The task. Give back a single number: the count of lines in the data that contain the string "various".

Transcribed page contents.
####################
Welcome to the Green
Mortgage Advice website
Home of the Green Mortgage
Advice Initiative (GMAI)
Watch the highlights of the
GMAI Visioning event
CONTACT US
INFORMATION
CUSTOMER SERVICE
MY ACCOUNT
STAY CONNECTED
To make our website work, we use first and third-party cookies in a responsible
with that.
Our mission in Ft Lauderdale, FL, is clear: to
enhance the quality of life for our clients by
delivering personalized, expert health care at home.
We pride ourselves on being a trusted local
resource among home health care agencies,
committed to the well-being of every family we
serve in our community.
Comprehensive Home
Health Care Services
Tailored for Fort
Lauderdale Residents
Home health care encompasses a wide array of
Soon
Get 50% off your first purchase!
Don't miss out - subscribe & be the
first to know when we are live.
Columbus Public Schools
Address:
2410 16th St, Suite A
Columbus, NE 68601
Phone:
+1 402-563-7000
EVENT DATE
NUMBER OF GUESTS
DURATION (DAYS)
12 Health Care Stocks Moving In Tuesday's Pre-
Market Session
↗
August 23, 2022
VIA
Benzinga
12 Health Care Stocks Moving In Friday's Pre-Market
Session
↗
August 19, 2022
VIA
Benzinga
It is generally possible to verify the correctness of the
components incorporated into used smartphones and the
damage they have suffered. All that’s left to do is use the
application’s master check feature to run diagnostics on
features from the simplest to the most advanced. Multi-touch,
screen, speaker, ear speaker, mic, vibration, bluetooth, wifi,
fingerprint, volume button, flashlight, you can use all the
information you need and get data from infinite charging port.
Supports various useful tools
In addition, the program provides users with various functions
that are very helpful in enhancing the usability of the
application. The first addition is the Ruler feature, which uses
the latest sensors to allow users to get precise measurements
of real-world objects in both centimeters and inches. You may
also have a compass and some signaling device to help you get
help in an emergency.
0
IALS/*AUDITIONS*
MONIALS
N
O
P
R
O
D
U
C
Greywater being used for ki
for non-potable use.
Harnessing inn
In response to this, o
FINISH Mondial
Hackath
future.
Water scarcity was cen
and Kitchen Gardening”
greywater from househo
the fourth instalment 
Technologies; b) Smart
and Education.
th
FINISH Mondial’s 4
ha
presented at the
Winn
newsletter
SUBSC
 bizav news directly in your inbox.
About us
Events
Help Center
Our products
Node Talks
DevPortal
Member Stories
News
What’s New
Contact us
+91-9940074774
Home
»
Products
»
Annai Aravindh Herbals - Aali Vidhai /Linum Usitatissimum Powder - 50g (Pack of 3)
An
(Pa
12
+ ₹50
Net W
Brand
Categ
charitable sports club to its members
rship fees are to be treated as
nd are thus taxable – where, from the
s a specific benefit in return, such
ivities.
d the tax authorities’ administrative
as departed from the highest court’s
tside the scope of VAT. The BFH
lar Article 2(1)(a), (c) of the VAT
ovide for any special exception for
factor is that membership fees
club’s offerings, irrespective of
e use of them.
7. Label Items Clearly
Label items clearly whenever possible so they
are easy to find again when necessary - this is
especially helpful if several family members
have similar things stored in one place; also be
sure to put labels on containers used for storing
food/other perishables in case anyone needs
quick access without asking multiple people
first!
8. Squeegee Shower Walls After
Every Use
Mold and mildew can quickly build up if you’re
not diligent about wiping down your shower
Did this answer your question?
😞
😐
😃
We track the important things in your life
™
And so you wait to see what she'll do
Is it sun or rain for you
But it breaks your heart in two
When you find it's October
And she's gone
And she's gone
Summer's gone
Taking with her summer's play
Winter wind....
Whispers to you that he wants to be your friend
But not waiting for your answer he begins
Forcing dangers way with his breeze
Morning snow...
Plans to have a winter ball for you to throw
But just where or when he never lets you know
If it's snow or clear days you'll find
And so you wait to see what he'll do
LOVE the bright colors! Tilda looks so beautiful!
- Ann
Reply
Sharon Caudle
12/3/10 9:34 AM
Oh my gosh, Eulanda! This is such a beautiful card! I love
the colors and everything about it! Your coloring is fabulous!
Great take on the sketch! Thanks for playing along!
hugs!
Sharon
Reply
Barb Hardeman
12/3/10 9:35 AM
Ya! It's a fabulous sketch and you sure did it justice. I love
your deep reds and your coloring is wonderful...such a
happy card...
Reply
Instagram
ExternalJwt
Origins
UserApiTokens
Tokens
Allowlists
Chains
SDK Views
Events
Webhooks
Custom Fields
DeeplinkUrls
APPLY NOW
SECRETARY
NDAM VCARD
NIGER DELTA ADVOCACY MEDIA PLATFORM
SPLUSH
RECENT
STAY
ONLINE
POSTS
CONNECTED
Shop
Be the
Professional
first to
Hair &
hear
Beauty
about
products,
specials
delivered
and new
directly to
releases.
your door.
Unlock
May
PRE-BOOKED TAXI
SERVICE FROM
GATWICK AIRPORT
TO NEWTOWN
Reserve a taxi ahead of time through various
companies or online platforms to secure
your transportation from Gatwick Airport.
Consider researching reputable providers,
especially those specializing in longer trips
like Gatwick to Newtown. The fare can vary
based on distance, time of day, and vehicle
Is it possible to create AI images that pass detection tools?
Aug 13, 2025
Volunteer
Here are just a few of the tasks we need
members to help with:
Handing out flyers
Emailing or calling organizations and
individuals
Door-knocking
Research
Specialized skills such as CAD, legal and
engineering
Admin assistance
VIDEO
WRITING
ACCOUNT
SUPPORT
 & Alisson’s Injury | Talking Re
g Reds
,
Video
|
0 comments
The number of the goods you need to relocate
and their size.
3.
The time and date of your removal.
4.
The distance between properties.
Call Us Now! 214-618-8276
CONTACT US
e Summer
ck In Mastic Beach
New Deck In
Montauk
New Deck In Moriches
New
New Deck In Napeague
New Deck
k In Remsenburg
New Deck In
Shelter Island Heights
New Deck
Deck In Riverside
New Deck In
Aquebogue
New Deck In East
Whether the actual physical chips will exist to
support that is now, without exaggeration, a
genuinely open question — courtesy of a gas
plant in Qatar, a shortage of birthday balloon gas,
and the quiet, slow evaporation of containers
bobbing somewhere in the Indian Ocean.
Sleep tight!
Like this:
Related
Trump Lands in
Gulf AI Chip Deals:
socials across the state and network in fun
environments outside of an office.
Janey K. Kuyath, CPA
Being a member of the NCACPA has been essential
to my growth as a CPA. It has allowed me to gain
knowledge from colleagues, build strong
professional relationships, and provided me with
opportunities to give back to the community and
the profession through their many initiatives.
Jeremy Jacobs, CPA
####################
Final answer. 3